"So, so. I knew that was what you would advise. All right. God alone knows how it will pain me always to be having that creature around. However, it seems nobody will take pity on me. When I was young I bore my cross. Shall I refuse it in my old age? But there is still another point. While papa and I are alive, he'll live at Golovliovo, and we won't let him starve. But how about afterwards?"
"Dearest mother! Darling! Why such melancholy thoughts?" cried the Bloodsucker.
"Melancholy or not, still one has to provide ahead. We aren't babies. When we die, what will become of him?"
"Dearest mother! Can't you count on us, your children? Have we not been properly brought up by you?"
Porfiry Vladimirych flashed on her one of those puzzling glances which had always made her uneasy, and went on:
"The poor man, dear mamma, I shall help with greater joy than the rich. The rich man, Christ be with him, the rich man has enough of his own. But the poor man—you know what Christ said of the poor."
Porfiry Vladimirych got up and kissed his mother's hand.
"Dearest mamma, allow me to present my brother with two pounds of tobacco," he said entreatingly.

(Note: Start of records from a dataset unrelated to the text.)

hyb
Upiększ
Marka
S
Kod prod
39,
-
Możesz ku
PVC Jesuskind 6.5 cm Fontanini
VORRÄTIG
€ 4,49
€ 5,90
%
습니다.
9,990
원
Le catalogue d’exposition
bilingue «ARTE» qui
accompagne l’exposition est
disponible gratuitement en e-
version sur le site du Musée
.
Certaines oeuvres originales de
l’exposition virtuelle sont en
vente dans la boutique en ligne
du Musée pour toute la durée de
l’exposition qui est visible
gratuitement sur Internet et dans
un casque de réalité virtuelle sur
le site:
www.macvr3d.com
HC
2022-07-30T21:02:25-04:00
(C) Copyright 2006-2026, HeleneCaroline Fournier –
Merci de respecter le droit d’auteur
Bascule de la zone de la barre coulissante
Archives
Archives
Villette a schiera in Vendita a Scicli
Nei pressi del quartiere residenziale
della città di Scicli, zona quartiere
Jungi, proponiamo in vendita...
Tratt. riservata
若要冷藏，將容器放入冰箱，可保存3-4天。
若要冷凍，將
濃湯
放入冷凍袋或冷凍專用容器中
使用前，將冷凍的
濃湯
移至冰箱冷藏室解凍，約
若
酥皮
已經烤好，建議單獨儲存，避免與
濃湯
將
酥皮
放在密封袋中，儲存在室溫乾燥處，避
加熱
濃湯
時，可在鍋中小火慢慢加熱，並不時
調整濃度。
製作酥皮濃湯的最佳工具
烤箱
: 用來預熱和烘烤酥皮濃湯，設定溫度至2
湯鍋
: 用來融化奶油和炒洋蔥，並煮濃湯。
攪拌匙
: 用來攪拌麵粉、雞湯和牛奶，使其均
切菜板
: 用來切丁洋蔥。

Arina Petrovna did not answer. She looked at him and reflected: "Is he really such a Bloodsucker that he would turn his own brother out on the streets?"
"Well, do as you please. Let him live at Golovliovo," she said finally, turning to Porfiry. "You have trapped me. You started with 'just as you please, dearest mamma,' and finished by dancing me on your wire. But let me tell you this, I hate him and he has disgraced and pestered me all his life, he has even dishonored my motherly blessing. Nevertheless, if you turn him out into the streets or make a beggar of him, you shall not have my blessing. No, no, no. Now you two go to him. The idiot is wearing out his silly eyes looking for you."